» **What needs to be done**: In the material below, find each line with the string "them" and copy it.

» **Source information**:
- - - - - - -

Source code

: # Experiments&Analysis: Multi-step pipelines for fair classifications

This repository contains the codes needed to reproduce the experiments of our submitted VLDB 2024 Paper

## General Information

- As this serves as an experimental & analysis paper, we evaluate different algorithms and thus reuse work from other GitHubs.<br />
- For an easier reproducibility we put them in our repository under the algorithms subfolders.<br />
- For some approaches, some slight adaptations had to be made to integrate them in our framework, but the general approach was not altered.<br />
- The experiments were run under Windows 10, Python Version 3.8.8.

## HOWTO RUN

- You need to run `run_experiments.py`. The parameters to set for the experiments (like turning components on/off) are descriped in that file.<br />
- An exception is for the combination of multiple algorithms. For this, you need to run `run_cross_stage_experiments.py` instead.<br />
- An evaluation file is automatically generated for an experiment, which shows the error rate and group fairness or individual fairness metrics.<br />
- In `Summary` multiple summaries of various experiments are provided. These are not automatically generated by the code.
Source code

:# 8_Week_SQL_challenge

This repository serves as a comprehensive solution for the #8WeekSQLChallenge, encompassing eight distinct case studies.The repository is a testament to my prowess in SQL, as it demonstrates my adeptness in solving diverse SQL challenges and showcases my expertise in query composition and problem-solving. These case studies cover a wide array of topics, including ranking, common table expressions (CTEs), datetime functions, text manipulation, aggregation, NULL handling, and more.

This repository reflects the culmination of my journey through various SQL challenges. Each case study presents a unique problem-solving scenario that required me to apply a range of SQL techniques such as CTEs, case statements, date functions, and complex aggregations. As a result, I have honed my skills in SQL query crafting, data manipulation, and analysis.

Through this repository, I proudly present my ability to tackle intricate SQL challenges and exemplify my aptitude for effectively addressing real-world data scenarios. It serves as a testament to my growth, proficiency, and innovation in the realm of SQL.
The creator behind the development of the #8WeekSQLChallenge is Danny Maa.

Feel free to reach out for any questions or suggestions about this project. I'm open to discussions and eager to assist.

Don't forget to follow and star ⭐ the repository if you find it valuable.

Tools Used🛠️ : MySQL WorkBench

- - - - - - -

» **Output of the exercise**:
- For an easier reproducibility we put them in our repository under the algorithms subfolders.<br />
- For some approaches, some slight adaptations had to be made to integrate them in our framework, but the general approach was not altered.<br />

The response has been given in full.